My research project involved assessing whether the heterogeneity of medical images affects the clustering of image features extracted from the CNN model. Initially, I found it quite challenging to understand the difference between my research and the previous work done by Mauro, who analyzed the impact of heterogeneity on the generalizability of CNN by testing the overall model performance on the test clusters. Many thanks to the discussions in the ROP meeting every week, I understood that I needed to retrain the CNN model using the images in each of the clusters in the training set to see how heterogeneity could affect the clustering of image features. By checking whether the retrained CNN models from each cluster perform differently, I was able to show that heterogeneity could affect the clustering of image features. However, the most challenging part of the research is not just achieving the desired results, but rather interpreting what I could learn from those results. For instance, even though I obtained results that showed the retrained models perform differently, I spent a lot of time trying to understand what the clusters represent and why some retrained models perform better than others. I am very grateful to Professor Pascal Tyrrell for helping me understand my project and providing me with essential advice to check the between-cluster distances. This enabled me to interpret the results and identify a possible pattern: the retrained models with similar performance come from clusters that are also close to each other. However, further research is still required because the two datasets I used were not large enough. Looking back, I realize that it would have been better if I used the dataset in our lab, as finding the appropriate dataset and code was very challenging. I would like to thank Mauro, Atshuhiro, and Tristal for their generous help in teaching me how to do feature extraction and cluster analysis.

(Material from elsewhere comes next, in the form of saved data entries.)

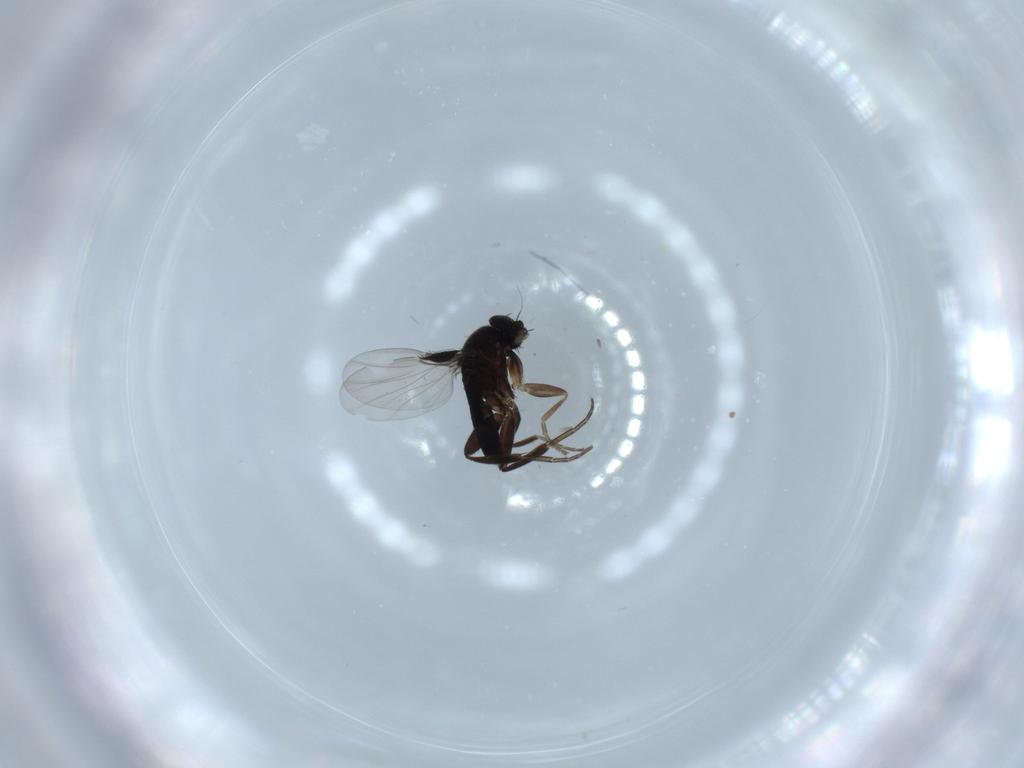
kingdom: Animalia
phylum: Arthropoda
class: Insecta
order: Diptera
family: Phoridae
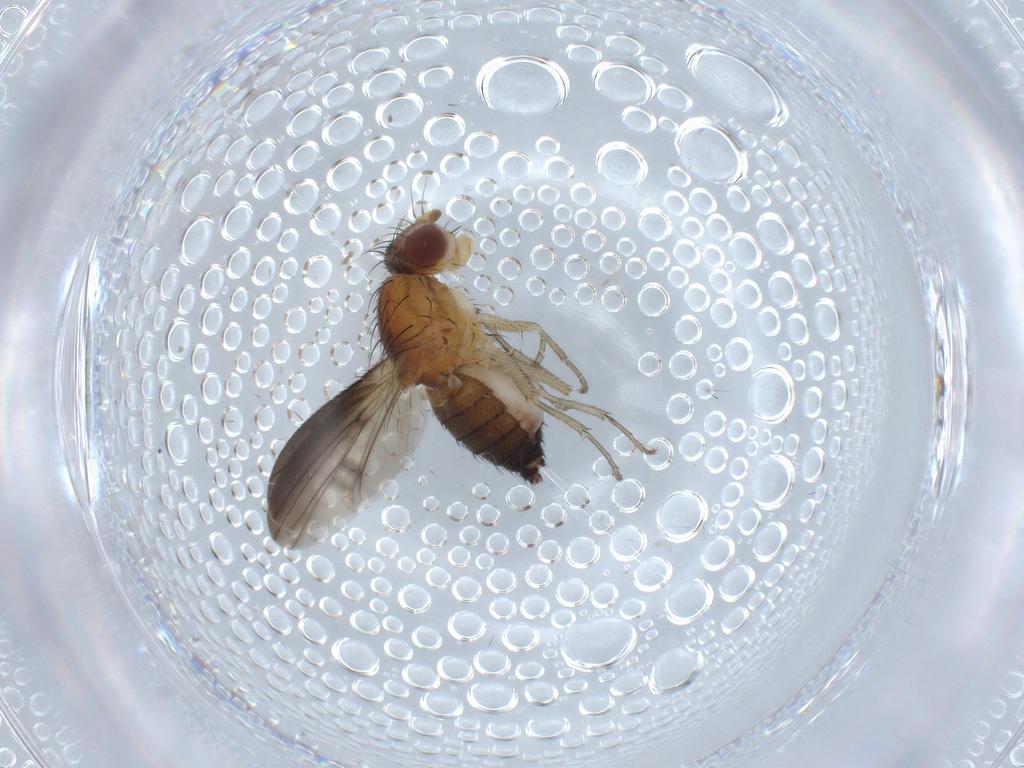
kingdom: Animalia
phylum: Arthropoda
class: Insecta
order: Diptera
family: Heleomyzidae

Before starting the project, I was fascinated by the high accuracy and excellent performance of ML techniques. However, during the ROP journey, I realized that achieving high model performance is not the most important thing. As Professor Pascal mentioned, the most crucial aspect of doing research is truly understanding what we are doing and focusing on interpreting what we can learn from the results we obtain. It is not enough to just have tables and figures; we need to go further by choosing appropriate statistical analysis to understand our results.